→ Problem statement: In the copy you make, keep each entry exactly as it is and leave out all images.

→ Supplied entries:
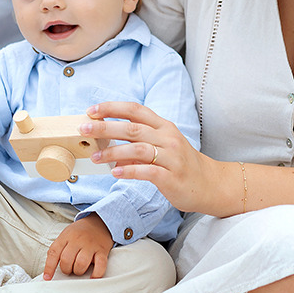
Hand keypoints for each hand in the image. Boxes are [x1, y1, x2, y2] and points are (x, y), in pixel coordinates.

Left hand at [44, 213, 113, 279]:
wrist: (99, 222)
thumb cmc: (80, 233)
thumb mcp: (66, 235)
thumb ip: (58, 249)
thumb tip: (50, 270)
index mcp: (66, 236)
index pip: (54, 253)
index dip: (49, 267)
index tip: (47, 277)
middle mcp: (77, 240)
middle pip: (66, 260)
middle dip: (66, 269)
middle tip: (69, 269)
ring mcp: (90, 245)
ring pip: (81, 264)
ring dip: (78, 271)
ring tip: (79, 270)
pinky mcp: (102, 251)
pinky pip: (100, 266)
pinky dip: (96, 274)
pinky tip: (92, 277)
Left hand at [80, 101, 220, 215]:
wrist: (210, 184)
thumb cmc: (181, 164)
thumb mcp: (163, 145)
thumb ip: (139, 141)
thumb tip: (108, 142)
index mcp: (163, 126)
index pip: (135, 110)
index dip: (112, 108)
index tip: (91, 110)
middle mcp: (168, 138)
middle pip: (132, 127)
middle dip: (105, 127)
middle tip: (84, 129)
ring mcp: (171, 157)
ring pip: (138, 148)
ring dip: (113, 151)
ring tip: (95, 157)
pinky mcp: (171, 177)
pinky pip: (147, 171)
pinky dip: (129, 170)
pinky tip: (115, 172)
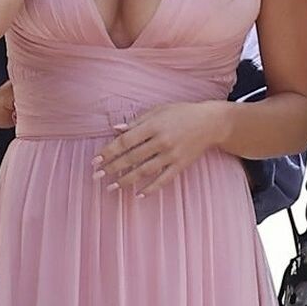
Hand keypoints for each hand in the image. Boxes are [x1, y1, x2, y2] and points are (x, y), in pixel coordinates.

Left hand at [93, 101, 226, 196]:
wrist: (210, 122)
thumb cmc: (181, 113)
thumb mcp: (158, 110)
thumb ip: (137, 121)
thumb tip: (115, 129)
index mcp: (154, 126)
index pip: (126, 141)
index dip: (109, 151)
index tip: (96, 160)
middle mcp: (162, 141)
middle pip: (132, 157)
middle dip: (112, 167)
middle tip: (97, 176)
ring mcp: (172, 155)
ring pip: (144, 171)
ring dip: (126, 180)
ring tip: (111, 187)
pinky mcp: (181, 165)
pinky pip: (163, 179)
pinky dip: (151, 188)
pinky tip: (138, 194)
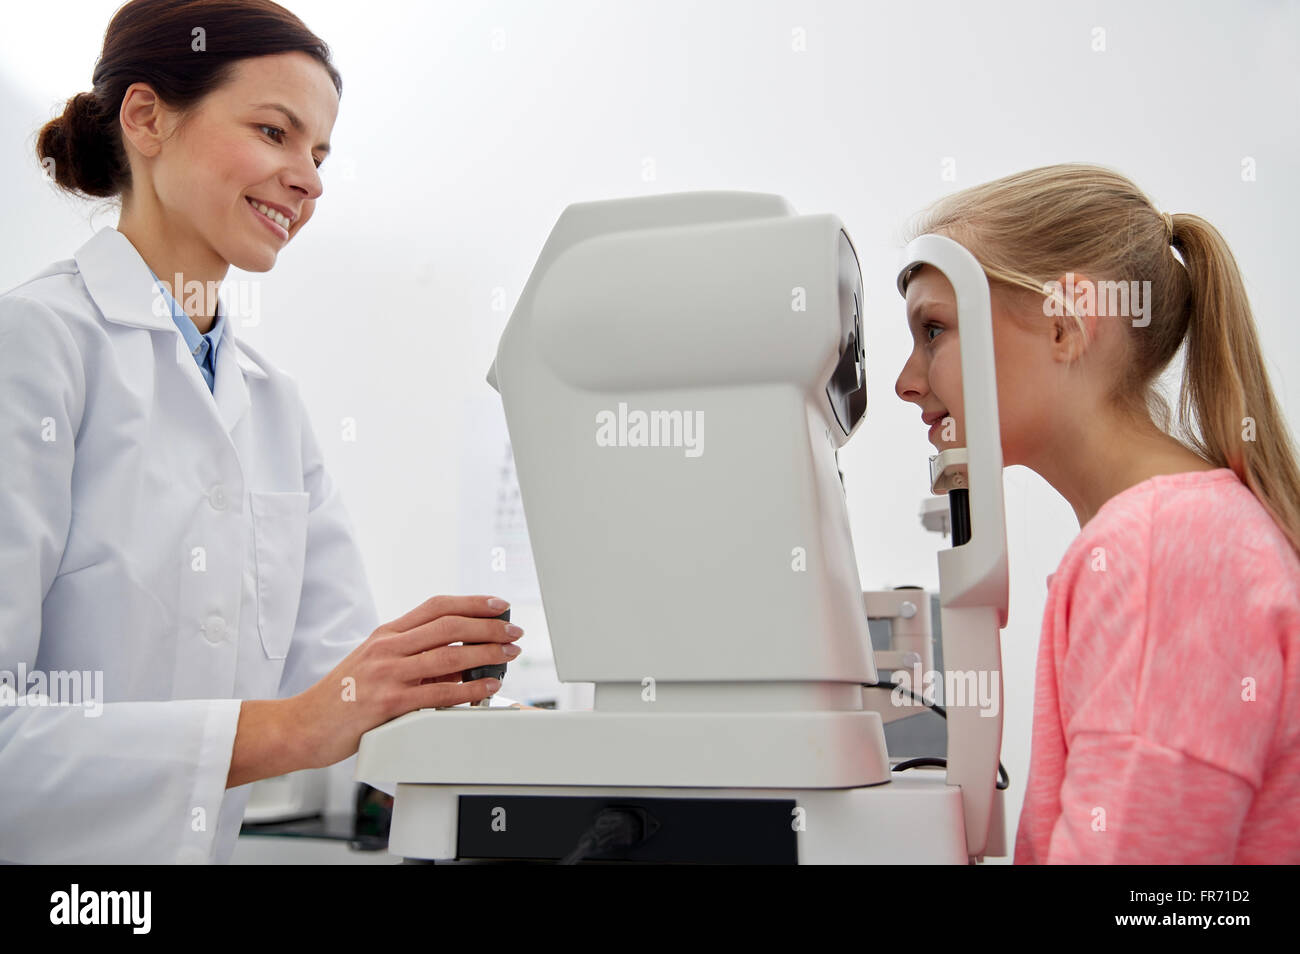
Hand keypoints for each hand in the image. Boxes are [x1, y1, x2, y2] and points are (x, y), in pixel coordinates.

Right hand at [289, 594, 522, 768]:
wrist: (301, 726)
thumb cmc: (340, 698)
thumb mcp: (374, 664)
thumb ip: (413, 656)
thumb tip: (462, 658)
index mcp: (385, 634)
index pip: (436, 607)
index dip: (472, 602)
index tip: (499, 605)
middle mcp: (387, 649)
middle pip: (449, 626)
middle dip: (489, 627)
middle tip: (514, 632)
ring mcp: (387, 675)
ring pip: (449, 656)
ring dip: (486, 654)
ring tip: (509, 656)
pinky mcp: (388, 704)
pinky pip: (438, 693)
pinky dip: (469, 689)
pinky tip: (486, 687)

→ Output for this exercise:
Hand keypoints for each hand in the image. Boxes are [x1, y1, x2, y2] and points are (x, y), in pixel coordinates.

Left hand at [44, 213, 113, 279]:
wrist: (99, 222)
thumb cmc: (80, 233)
thumb mcp: (66, 235)
thumb ip: (58, 249)
thumb tip: (50, 270)
index mcp: (66, 236)
index pip: (54, 253)
index dip: (49, 267)
index tip: (47, 277)
middle mcp: (77, 240)
middle pip: (66, 260)
middle dip: (66, 269)
middle tip: (69, 269)
ring mcp: (90, 245)
ring pip: (81, 264)
ring dip: (78, 271)
ring tip: (79, 270)
pinky mcp: (102, 251)
pinky pip: (100, 266)
pinky dip: (96, 274)
pinky tip: (92, 277)
Left hand at [80, 101, 220, 215]:
wrist: (210, 184)
thumb cmc: (181, 164)
thumb mcp: (163, 145)
thumb ip: (139, 141)
thumb tip: (108, 142)
index mcp: (163, 126)
index pip: (135, 110)
index dip: (112, 108)
index tip: (91, 110)
middle mcp: (168, 138)
middle pip: (132, 127)
middle dip: (105, 127)
middle tip: (84, 129)
ring mcp: (171, 157)
ring pip: (138, 148)
ring dip: (113, 151)
ring tip: (95, 157)
pinky mcp: (171, 177)
pinky pip: (147, 171)
pinky dip: (129, 170)
pinky tip: (115, 172)
Hand keypoints for each hand in the image. Boxes are [x1, y1, x2, y2] and points are (x, y), in pixel coordinates.

Left hand at [93, 101, 226, 196]:
wrist: (210, 122)
thumb cmc: (181, 113)
thumb mcp: (158, 110)
thumb ip: (137, 121)
thumb tip: (115, 129)
index mcp: (154, 126)
index pip: (126, 141)
index dip: (109, 151)
index tip: (96, 160)
middle mcp: (162, 141)
middle pip: (132, 157)
middle dip: (112, 167)
middle tip: (97, 176)
ring mcp: (172, 155)
ring pip: (144, 171)
ring dip: (126, 180)
ring tip: (111, 187)
pinky mcp: (181, 165)
pinky pip: (163, 179)
pinky dip: (151, 188)
pinky tip: (138, 194)
Hand keypoints for each hand in the image. Boxes are [x1, y1, x2, y2] and points are (x, y), in pixel coordinates.

Right hand at [289, 594, 522, 768]:
wrist: (301, 726)
thumb cmc: (340, 698)
thumb mcp: (374, 664)
thumb ip: (413, 656)
thumb tip: (462, 658)
index mcp: (385, 634)
index pip: (436, 607)
index dip: (472, 602)
index tip: (499, 605)
middle mcp: (387, 649)
middle pip: (449, 626)
middle dip: (489, 627)
middle tip: (514, 632)
ring mcp: (387, 675)
ring pip: (449, 656)
ring dip: (486, 654)
ring tip: (509, 656)
pinky mcp: (388, 704)
pinky pip: (438, 693)
pinky dip: (469, 689)
pinky tip: (486, 687)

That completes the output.